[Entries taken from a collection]

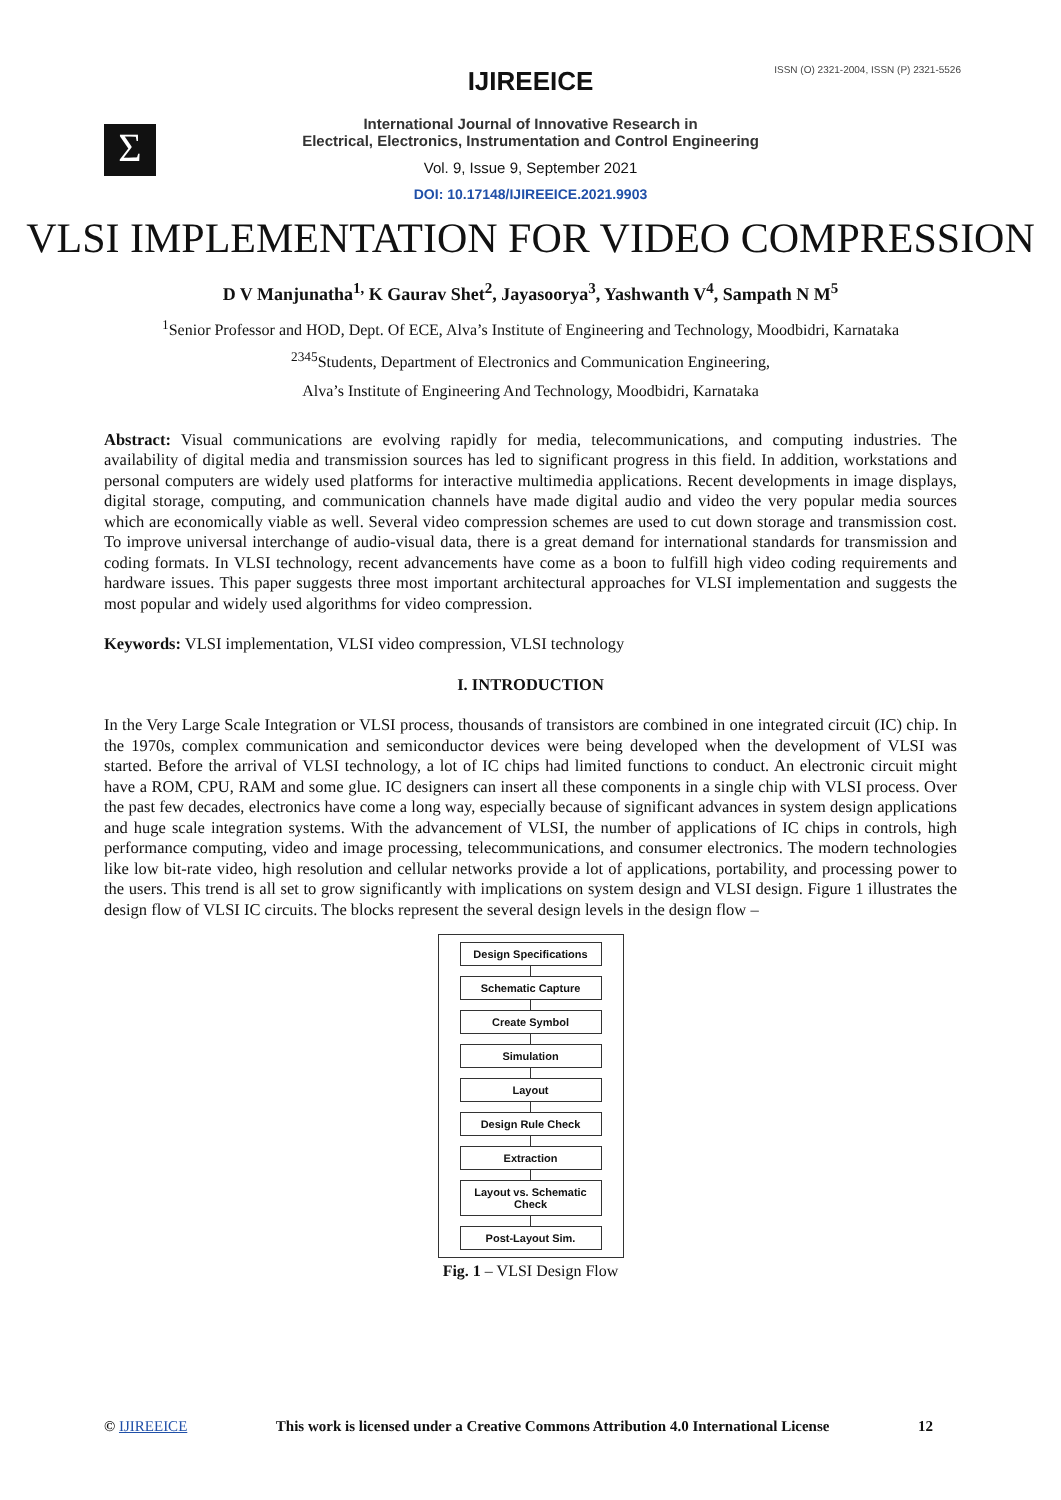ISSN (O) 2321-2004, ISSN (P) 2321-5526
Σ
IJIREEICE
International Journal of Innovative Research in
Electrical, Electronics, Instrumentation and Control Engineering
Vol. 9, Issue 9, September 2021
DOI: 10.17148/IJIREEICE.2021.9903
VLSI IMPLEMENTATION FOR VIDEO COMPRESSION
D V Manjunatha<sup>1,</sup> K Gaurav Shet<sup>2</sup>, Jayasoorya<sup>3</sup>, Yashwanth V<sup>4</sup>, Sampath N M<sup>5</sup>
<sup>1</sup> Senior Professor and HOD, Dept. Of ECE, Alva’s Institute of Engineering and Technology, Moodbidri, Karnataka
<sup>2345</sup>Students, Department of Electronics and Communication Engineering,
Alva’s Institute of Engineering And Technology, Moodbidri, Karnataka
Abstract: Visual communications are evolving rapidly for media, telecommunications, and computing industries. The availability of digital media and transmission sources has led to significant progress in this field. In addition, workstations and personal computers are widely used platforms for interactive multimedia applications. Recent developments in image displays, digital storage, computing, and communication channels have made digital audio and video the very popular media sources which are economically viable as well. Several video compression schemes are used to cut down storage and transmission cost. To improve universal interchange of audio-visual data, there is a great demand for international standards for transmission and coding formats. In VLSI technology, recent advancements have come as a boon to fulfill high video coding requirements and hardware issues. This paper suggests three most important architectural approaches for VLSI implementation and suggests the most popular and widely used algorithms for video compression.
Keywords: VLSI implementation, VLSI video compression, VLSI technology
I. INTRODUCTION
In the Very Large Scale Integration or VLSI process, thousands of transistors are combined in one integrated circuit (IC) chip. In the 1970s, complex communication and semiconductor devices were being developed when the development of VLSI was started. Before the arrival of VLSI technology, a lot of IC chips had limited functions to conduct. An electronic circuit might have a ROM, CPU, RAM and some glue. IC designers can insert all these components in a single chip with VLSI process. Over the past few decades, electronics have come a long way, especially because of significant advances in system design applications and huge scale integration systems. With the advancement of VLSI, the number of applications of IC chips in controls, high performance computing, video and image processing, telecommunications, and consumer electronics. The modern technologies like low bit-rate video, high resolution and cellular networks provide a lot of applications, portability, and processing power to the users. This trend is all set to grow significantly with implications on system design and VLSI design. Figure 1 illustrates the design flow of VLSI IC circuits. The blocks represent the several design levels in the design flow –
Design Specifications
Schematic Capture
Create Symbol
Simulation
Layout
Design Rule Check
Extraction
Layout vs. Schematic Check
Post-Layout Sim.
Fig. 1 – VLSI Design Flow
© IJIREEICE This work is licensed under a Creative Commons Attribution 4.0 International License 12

• Problem: Take from the entries every line that has the string "Karnataka".

• Solution for this task:
<sup>1</sup> Senior Professor and HOD, Dept. Of ECE, Alva’s Institute of Engineering and Technology, Moodbidri, Karnataka
Alva’s Institute of Engineering And Technology, Moodbidri, Karnataka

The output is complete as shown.